PROFIL DE L’EMPRUNTEUR
Publication : 13 juin, 2015 > par Sidney Usher | Catégorie(s) : Finance-Comptabilité | Commentaire(s) (Pas de commentaire)

En moyenne, deux personnes sur cinq à travers le monde ont obtenu un prêt entre 2013 et 2014. La palme d’or du nombre de demandeurs de prêt est détenue par l’Afrique du Sud, où 86% des adultes ont été « dans l’obligation » d’emprunter de l’argent en 2014. Globalement, les gens empruntent pour des raisons diverses et variées. Cependant, selon les données de la banque mondiale, ces raisons divergent de l’hémisphère nord à l’hémisphère sud. En clair, un africain du sud n’emprunte pas de la même manière et pour la même cause qu’un irlandais du nord.

L’enquête financée par la Banque mondiale est la première du genre à se pencher sur la façon dont les gens collectent des fonds pour surmonter une grosse panne.

Il n’est peut-être pas surprenant que peu de gens se tournent vers les banques pour un prêt d’urgence. En fait, dans certains pays du sud, la Banque Mondiale a constaté que moins de 1% de la population envisagerait d’emprunter auprès d’une banque. Ceci s’explique probablement par le fait que dans de nombreux pays en développement les installations matérielles de succursales bancaires sont rares et espacées.
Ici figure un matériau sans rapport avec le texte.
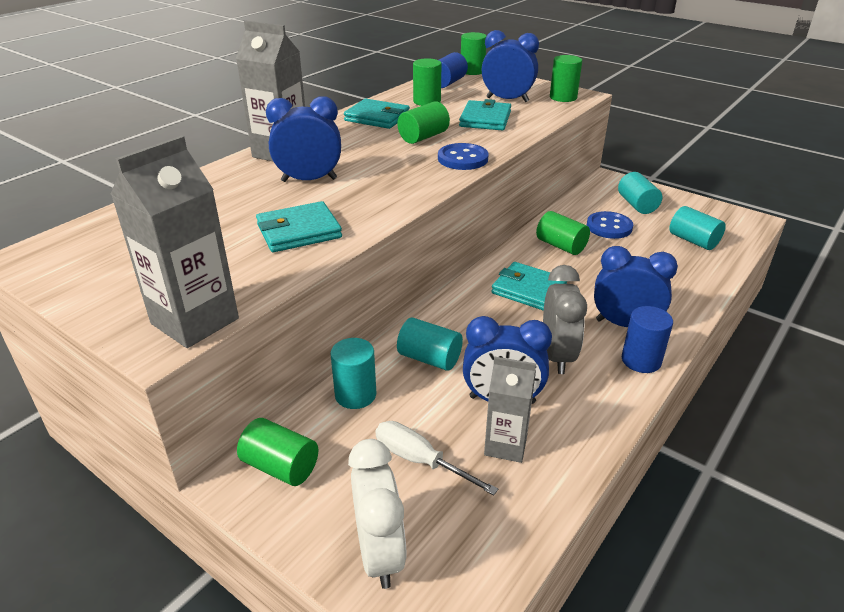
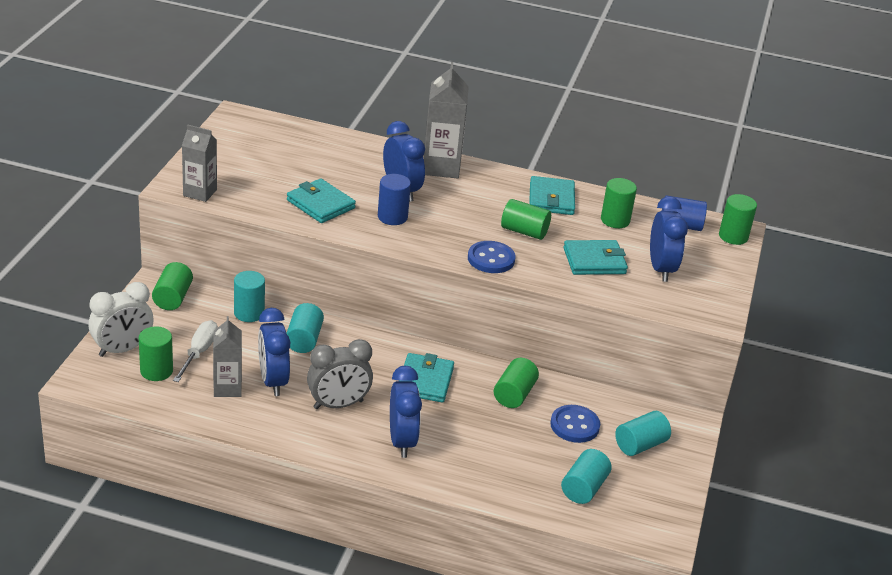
camera: 65 degrees right, 0 degrees up
(195, 321) = (200, 193): grey carton -> grey carton, size x0.66
(563, 97) = (699, 306): green cylinder -> green cylinder (156, 371)
(641, 360) = (354, 452): blue cylinder -> blue cylinder (392, 217)

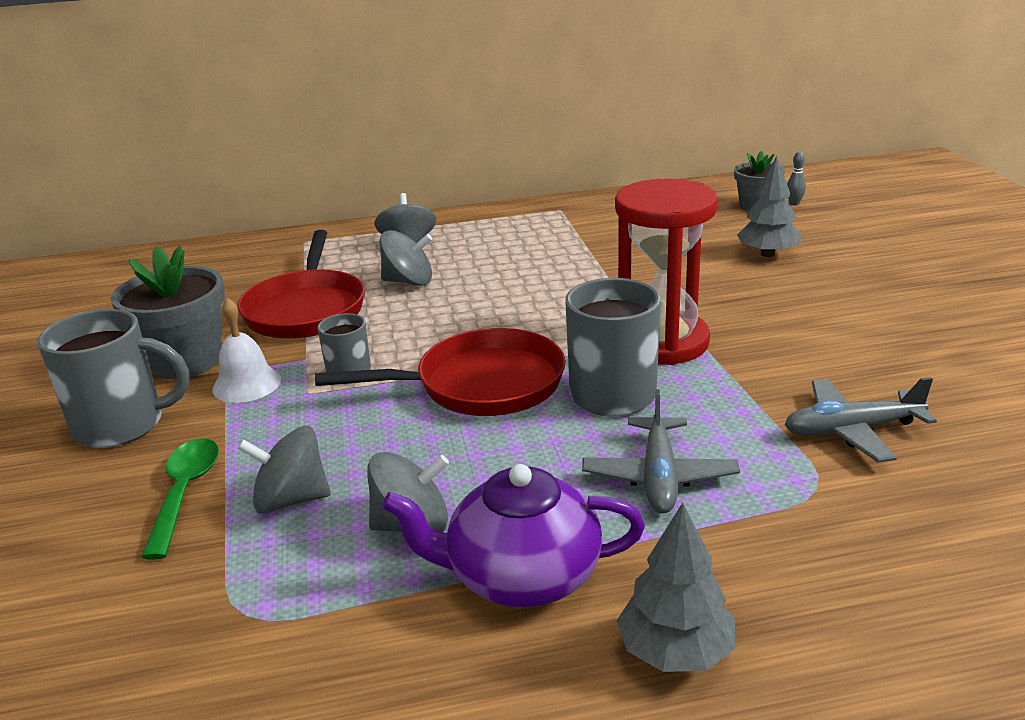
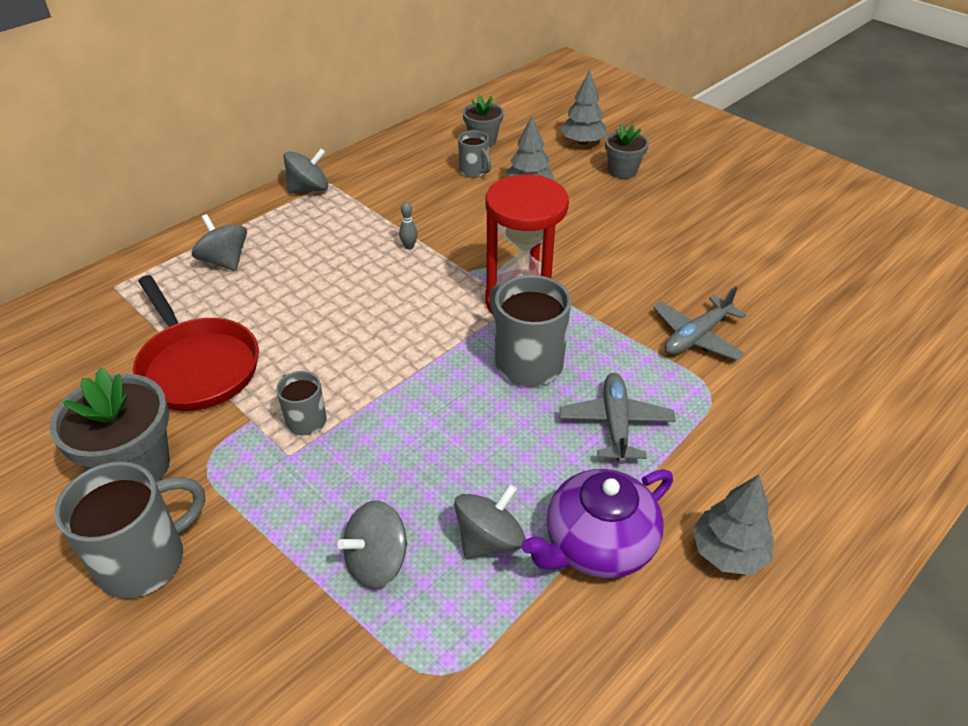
camera: 35 degrees left, 15 degrees up
(185, 493) = (280, 598): green spoon -> none
(246, 384) = (222, 468): white bell -> none
(408, 282) = (265, 304): grey spinning top -> grey spinning top (309, 189)
(481, 385) = (425, 391): red pan -> none
(659, 477) = (615, 423): grey plane -> grey plane turned 150 degrees counterclockwise
(720, 228) = (474, 171): none -> grey mug
(794, 203) = (508, 131): grey bowling pin -> grey bowling pin (409, 247)
(878, 227) = (582, 142): none -> grey tree
(906, 260) = (622, 171): none -> grey flower pot

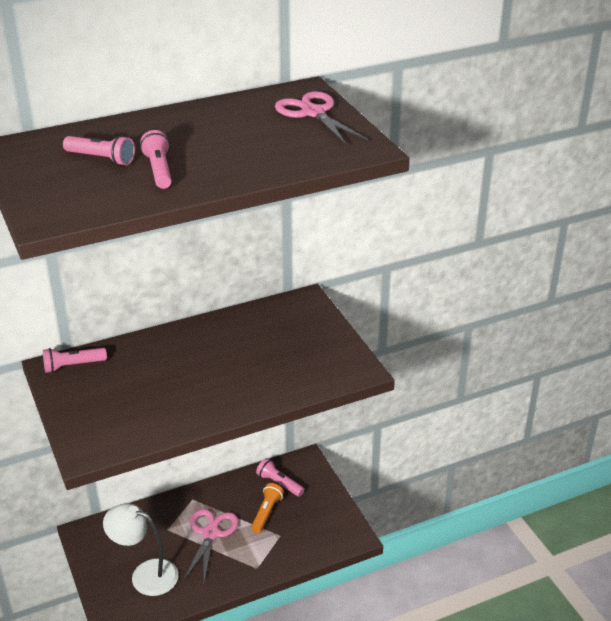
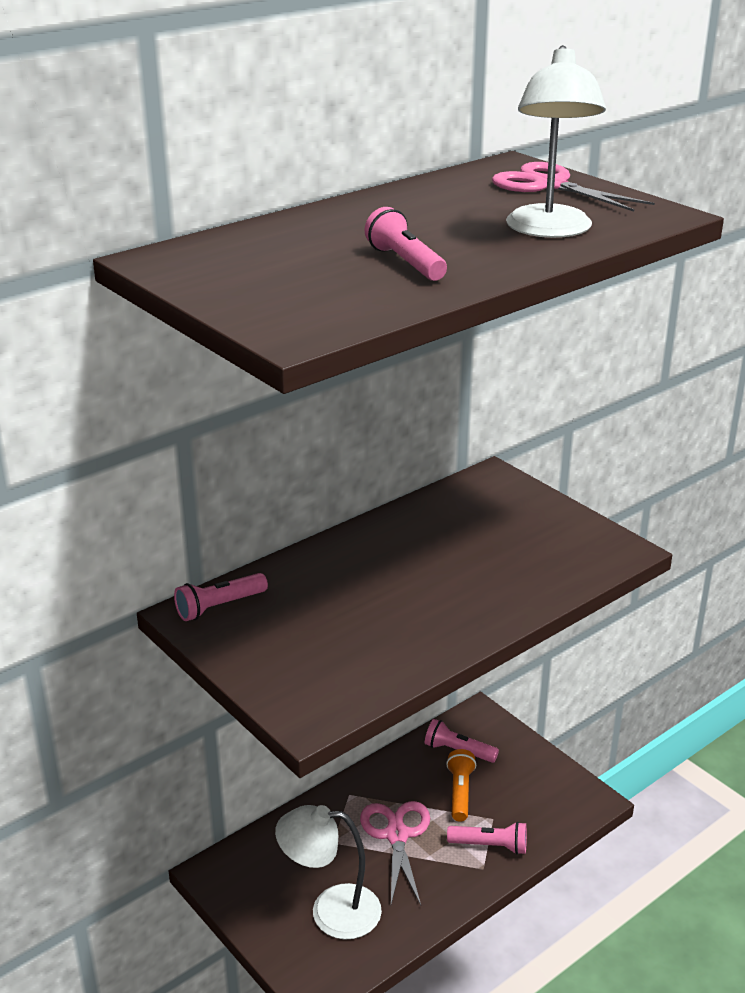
camera: 15 degrees left, 5 degrees down
(101, 159) = (308, 259): pink flashlight -> pink flashlight (490, 846)
(277, 154) = (549, 230): none -> white lamp

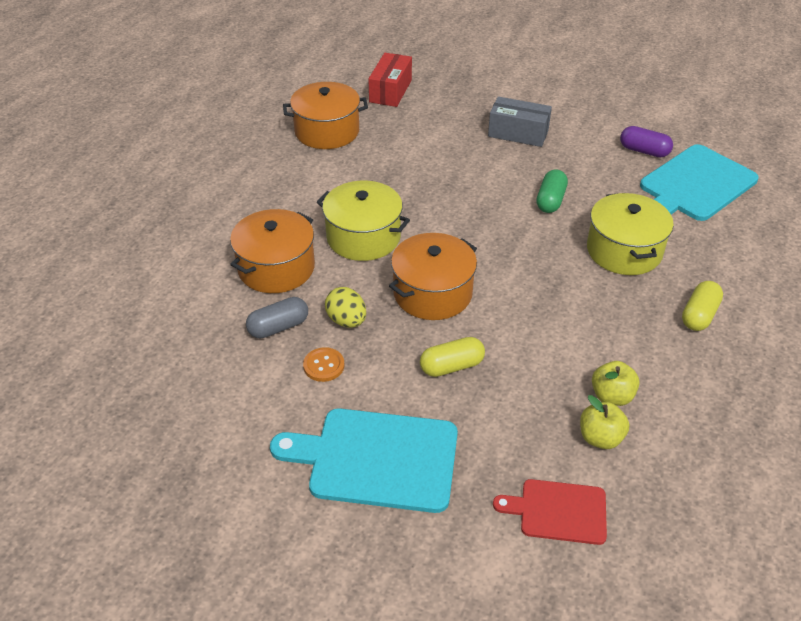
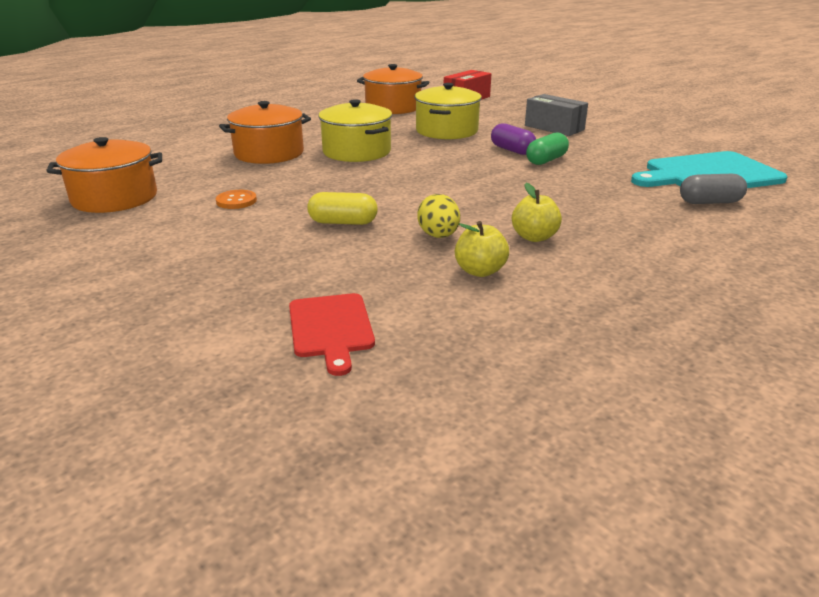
camera: 25 degrees right, 15 degrees down
(278, 327) = (230, 178): grey capsule -> grey capsule (710, 202)
(346, 320) = (287, 184): yellow egg -> yellow egg (438, 236)
(376, 459) = (206, 255): turquoise cutting board -> none
(432, 293) = (378, 185): orange pot -> orange pot (115, 198)
(558, 511) = (331, 328): red cutting board -> red cutting board turned 135 degrees counterclockwise
(600, 438) = (436, 293): yellow apple -> yellow apple (534, 237)
(624, 251) = (591, 195): yellow pot -> yellow pot (446, 131)
(644, 151) = (670, 151): purple capsule -> purple capsule (512, 150)
(699, 315) = (636, 243): yellow capsule -> none

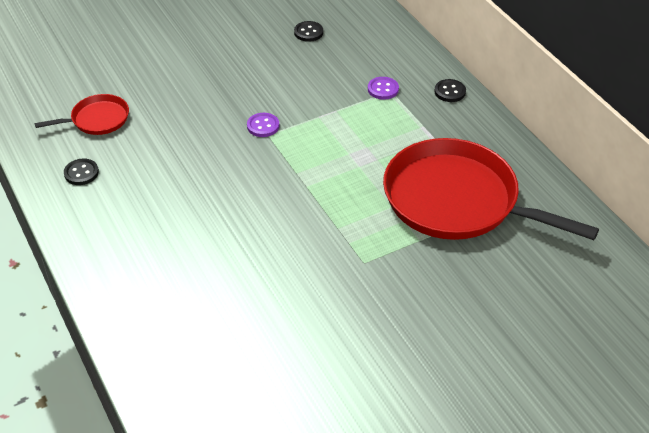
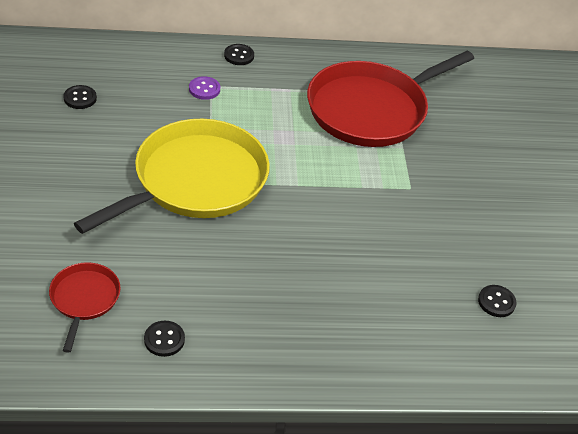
camera: 70 degrees left, 0 degrees up
(251, 371) = (496, 302): none -> black button
(263, 126) = (195, 181): purple button -> yellow pan

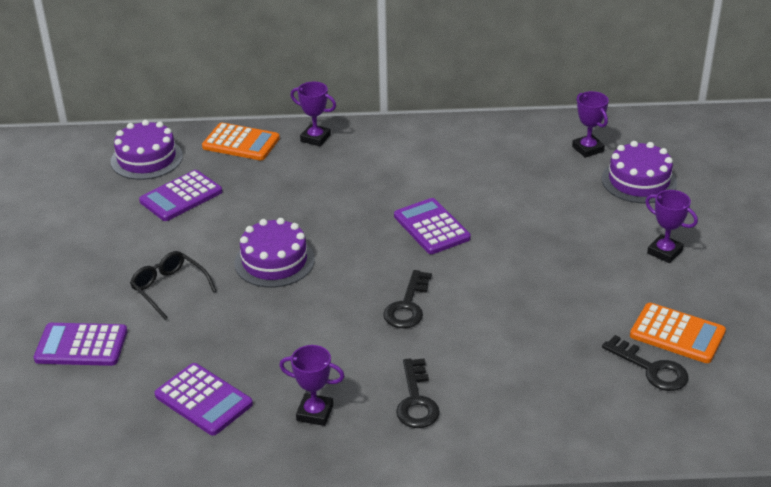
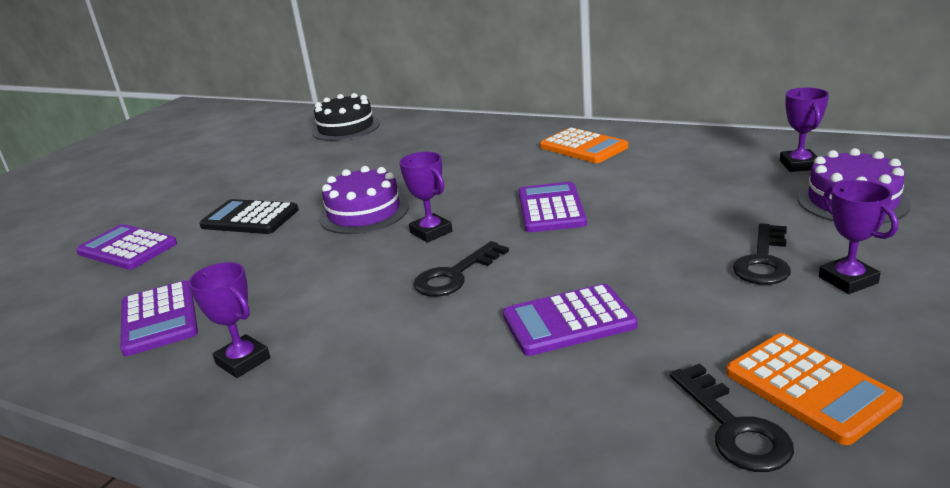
camera: 30 degrees right, 10 degrees down
(146, 159) = (346, 128): purple cake -> black cake
(169, 288) = (250, 218): black glasses -> black calculator
(181, 196) = (341, 155): purple calculator -> purple calculator (568, 321)
(241, 143) = (433, 125): orange calculator -> orange calculator (583, 147)
(315, 138) = (502, 128): purple trophy -> purple trophy (431, 232)
(416, 401) = (365, 379): black key -> black key (763, 261)

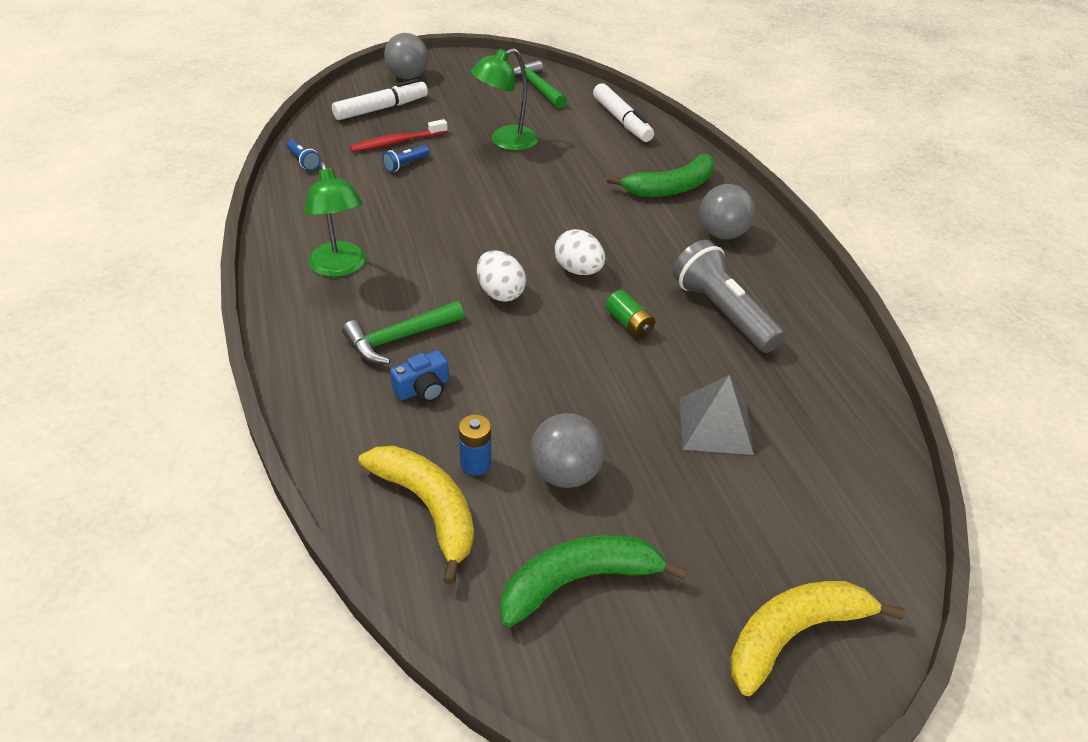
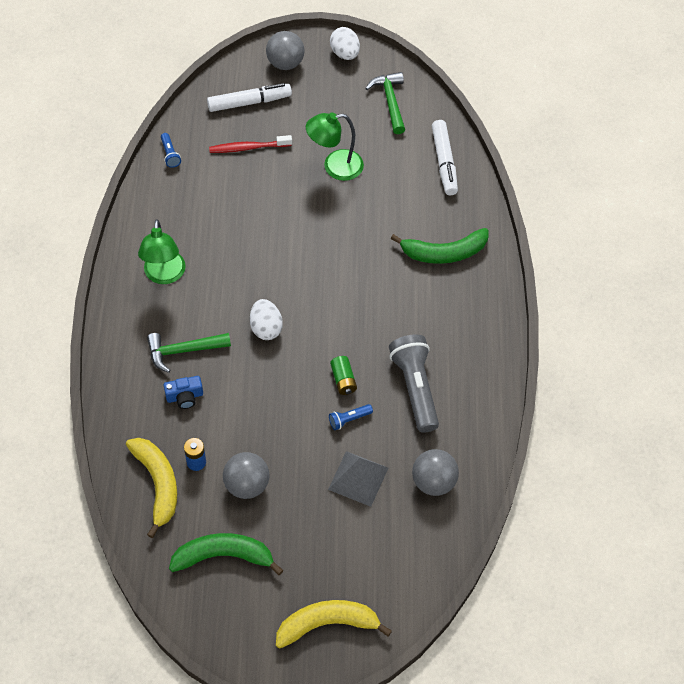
camera: 20 degrees right, 15 degrees up
(405, 164) = (246, 176): blue flashlight -> blue flashlight (349, 419)
(578, 270) = (330, 321): white egg -> white egg (345, 53)
(722, 234) = (457, 312): grey ball -> grey ball (433, 482)

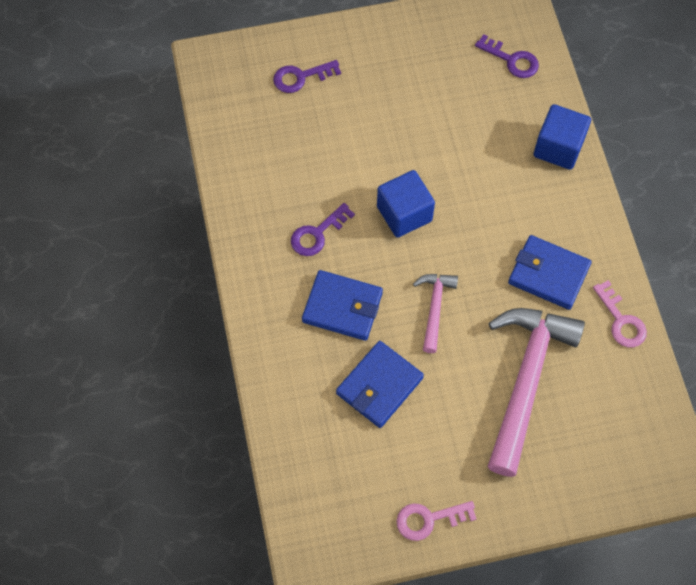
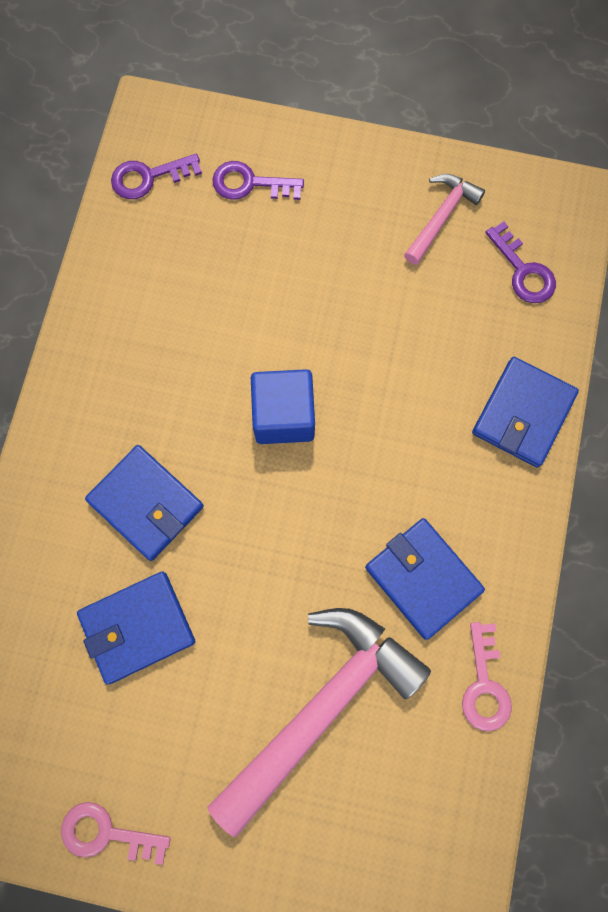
camera: 25 degrees right, 10 degrees up
(317, 233) = (166, 394): purple key -> purple key (149, 177)
(434, 308) = (257, 557): pink hammer -> pink hammer (441, 217)
(558, 147) = (523, 414): blue cube -> blue wallet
Lire aussi : Les opportunités du paiement numérique

Ainsi emprunter à la famille en cas d’urgence s’avère être l’option la plus populaire en Amérique latine, en Amérique du Nord, en Asie du Sud-Est, en Russie et en Europe de l’Est. On a obtenu les mêmes résultats dans les pays comme le Niger, la Mauritanie, le Bhoutan, le Turkménistan, l’Azerbaïdjan, la Moldavie, la Macédoine et la Monténégro où la famille demeure le premier portefeuille dans lequel on puise en cas d’urgence.

En revanche, les gens sont moins enclins à emprunter auprès de leurs familles aux États-Unis, en Europe du Nord, en Chine ou en Australie. Si vous habitez dans ces endroits, vous ne devriez pas vous fier à la famille. C’est probablement parce que vous êtes censés avoir une épargne, vous rendant financièrement plus sûr en cas d’une urgence médicale ou de catastrophe naturelle grave.

Les données du Findex 2014 révèle aussi que dans les pays ayant peu d’infrastructures financières en bonne et due forme, les employés se tournent le plus souvent vers un prêteur usurier ou informelle. En réalité, ces prêteurs sont souvent leurs patrons.

BORROWEMPLOYEER

Lire aussi : Le pouvoir d’achat en berne

Les enquêteurs de la Banque mondiale ont cherché la destination des fonds obtenu par prêt. Dans les pays du nord, la priorité pour l’emprunteur est d’obtenir un prêt hypothécaire (immobilier) avec leur prêt. Mais curieusement, plus on s’enfonce dans le sud, plus les prêts servent à couvrir ce qui devrait être des services publics de base tels que la santé et l’éducation.

Mais tandis que les prêts sur salaire sont de plus en plus présent à l’ouest et on note aussi une expansion continue des institutions de microcrédit dans les pays en développement. De fait, le crédit n’est pas le plus sûr moyen de lever des fonds rapidement. Une personne sur trois vivant dans des pays en développement ont tout simplement dit qu’elles seraient incapables de lever des fonds en cas d’urgence.

Lire aussi : Comment éviter la spirale de l’endettement ?

Le résultat le plus précieux que révèle l’enquête Findex, est qu’il y a encore trop peu de gens qui sont en mesure de déployer un filet de sécurité financière en cas de catastrophe. Dans les pays en développement, moins de 10% de la population serait en mesure d’utiliser leurs économies pour faire face aux nécessités d’urgence. Et même dans les pays les plus riches, comme le Royaume-Uni et des États-Unis, seulement 49% et 40% respectivement ne craignent pas une montée soudaine des eaux.